#### 作業項目 A
業績の概要によると、「Bフレッツ」の本格提供はいつ始まりましたか。
#### 作業項目 B
業績の概要の一部を、「ブロードバンド市場」を「広帯域通信市場」に置き換えて書き直してください。範囲は「当期におけるわが国経済は、企」を含む箇所から始め、「積極的に実施して参りました。」までとします。
#### 作業項目 C
業績の概要の文章を、最後の文の後から書き継いでください。

1.当期の業績の概要


 当期におけるわが国経済は、企業収益が改善し、設備投資が増加するなど、景気は回復して参りました。
 情報通信分野におきましては、ブロードバンドアクセスサービスの急速な進展や技術革新を背景にした、インターネット・IP電話・映像サービスを一体的に提供するトリプルプレイ、さらには、携帯と固定を融合したFMCサービスの登場など、市場環境が激しく変化しております。また、成長著しいブロードバンド市場におきましては、純増数で光アクセス回線がADSLを上回るなど、光ブロードバンドの普及が本格化して参りました。一方、固定電話市場では、IP電話およびドライカッパを利用した直収電話サービス等の普及によって、基本料等を含めた競争が激化し、従来にも増して厳しい事業環境となりました。
 このように市場・競争環境が目まぐるしく変化する中、当社は平成17年度を「2010年までに1500万のお客様に光アクセスサービスをご利用いただく」という目標を掲げたNTT西日本グループ中期ヴィジョンを実現するための“第一歩”を踏み出す重要な年度と位置づけ、光アクセス回線及び光IPサービスの飛躍的拡大に向けた魅力ある新サービスの提供、セキュリティ機能など付加価値の高いソリューションビジネスの推進、更には、西日本グループトータルでの業容拡大等、具体的には、以下の取り組みを積極的に実施して参りました。


<1>ブロードバンドビジネスの展開
i.ブロードバンドアクセスサービスの充実
 光アクセスサービスにつきましては、平成12年12月から試験提供を行い、平成13年8月より「Bフレッツ」として本格提供を開始いたしました。その後、お客様の多様化するご要望にお応えするため、平成17年3月には、IPv6を利用した高品質なテレビ電話機能やセキュリティ機能を標準装備した「フレッツ・光プレミアム」のサービスを開始し、「ひかり電話」や映像サービスを組み合わせたトリプルプレイによる販売拡大に取り組んで参りました。

#### 記録

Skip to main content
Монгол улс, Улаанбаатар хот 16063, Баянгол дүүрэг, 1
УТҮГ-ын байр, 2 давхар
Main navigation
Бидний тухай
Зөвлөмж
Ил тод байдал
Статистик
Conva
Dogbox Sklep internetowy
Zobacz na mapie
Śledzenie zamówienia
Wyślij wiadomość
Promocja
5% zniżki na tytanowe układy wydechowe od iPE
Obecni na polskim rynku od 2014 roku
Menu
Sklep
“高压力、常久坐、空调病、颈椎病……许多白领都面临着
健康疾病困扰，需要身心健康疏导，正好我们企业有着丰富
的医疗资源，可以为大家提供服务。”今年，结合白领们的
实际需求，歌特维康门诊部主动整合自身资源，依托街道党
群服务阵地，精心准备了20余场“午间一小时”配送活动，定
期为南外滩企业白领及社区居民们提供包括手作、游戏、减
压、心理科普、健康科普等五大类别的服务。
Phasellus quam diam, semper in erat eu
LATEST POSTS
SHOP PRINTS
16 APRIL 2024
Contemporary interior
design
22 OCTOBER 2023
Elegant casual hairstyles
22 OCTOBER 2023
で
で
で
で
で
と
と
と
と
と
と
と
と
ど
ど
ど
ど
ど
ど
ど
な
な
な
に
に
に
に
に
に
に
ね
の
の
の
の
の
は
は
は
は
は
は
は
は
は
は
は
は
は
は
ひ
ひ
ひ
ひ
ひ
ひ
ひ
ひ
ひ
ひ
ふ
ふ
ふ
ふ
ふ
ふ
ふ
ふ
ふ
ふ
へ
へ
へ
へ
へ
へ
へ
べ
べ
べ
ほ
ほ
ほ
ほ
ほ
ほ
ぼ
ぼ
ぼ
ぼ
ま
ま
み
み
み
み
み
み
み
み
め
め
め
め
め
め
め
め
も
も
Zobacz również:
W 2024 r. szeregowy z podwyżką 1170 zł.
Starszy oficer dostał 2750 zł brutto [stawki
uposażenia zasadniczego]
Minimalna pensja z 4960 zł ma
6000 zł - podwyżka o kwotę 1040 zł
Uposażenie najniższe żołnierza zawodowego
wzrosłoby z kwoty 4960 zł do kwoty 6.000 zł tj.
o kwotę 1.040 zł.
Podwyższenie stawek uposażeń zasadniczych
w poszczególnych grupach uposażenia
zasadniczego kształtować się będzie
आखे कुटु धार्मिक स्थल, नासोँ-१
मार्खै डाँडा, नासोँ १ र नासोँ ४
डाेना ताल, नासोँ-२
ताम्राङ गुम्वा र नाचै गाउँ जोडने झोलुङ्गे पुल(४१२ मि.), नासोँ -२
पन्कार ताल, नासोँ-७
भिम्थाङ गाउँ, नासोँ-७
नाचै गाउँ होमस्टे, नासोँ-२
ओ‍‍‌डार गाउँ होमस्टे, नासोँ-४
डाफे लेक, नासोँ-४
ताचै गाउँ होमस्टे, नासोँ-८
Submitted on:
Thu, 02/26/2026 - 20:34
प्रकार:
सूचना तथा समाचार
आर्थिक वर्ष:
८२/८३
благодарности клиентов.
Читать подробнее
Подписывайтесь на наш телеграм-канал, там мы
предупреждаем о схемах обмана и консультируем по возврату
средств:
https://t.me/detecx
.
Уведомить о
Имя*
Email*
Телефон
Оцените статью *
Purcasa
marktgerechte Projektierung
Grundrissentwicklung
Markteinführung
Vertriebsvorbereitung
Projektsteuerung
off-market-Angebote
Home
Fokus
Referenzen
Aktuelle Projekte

#### 解答 A
平成13年8月です。

#### 解答 B
当期におけるわが国経済は、企業収益が改善し、設備投資が増加するなど、景気は回復して参りました。
 情報通信分野におきましては、ブロードバンドアクセスサービスの急速な進展や技術革新を背景にした、インターネット・IP電話・映像サービスを一体的に提供するトリプルプレイ、さらには、携帯と固定を融合したFMCサービスの登場など、市場環境が激しく変化しております。また、成長著しい広帯域通信市場におきましては、純増数で光アクセス回線がADSLを上回るなど、光ブロードバンドの普及が本格化して参りました。一方、固定電話市場では、IP電話およびドライカッパを利用した直収電話サービス等の普及によって、基本料等を含めた競争が激化し、従来にも増して厳しい事業環境となりました。
 このように市場・競争環境が目まぐるしく変化する中、当社は平成17年度を「2010年までに1500万のお客様に光アクセスサービスをご利用いただく」という目標を掲げたNTT西日本グループ中期ヴィジョンを実現するための“第一歩”を踏み出す重要な年度と位置づけ、光アクセス回線及び光IPサービスの飛躍的拡大に向けた魅力ある新サービスの提供、セキュリティ機能など付加価値の高いソリューションビジネスの推進、更には、西日本グループトータルでの業容拡大等、具体的には、以下の取り組みを積極的に実施して参りました。

#### 解答 C
 また、従来から実施しておりました「フレッツ光」の期間限定月額無料キャンペーンに加え、「フレッツ・光プレミアム ファミリータイプ」または「Bフレッツ ファミリー100タイプ」が最大で1年間特別料金となる「光ぐっと割引」の提供や初期工事費無料等各種キャンペーンを実施するとともに、光通信サービス即決管理システム(AQROS:アクロス)の導入によるリードタイム(申込み〜開通)の期間短縮、更にはお客様に安心してご利用いただけるよう24時間対応のサポート体制等、お客様ニーズに対応したサービスの提供に努めることにより、本格提供開始以来4年8ヶ月で施設数150万回線を突破いたしました。
 さらに、ADSLサービスにつきましても、より多くのお客様にご利用いただくために、新規にお申し込みいただいた方を対象とした期間限定の「1年間最大半額キャンペーン」等を実施し、積極的に販売活動を展開して参りました。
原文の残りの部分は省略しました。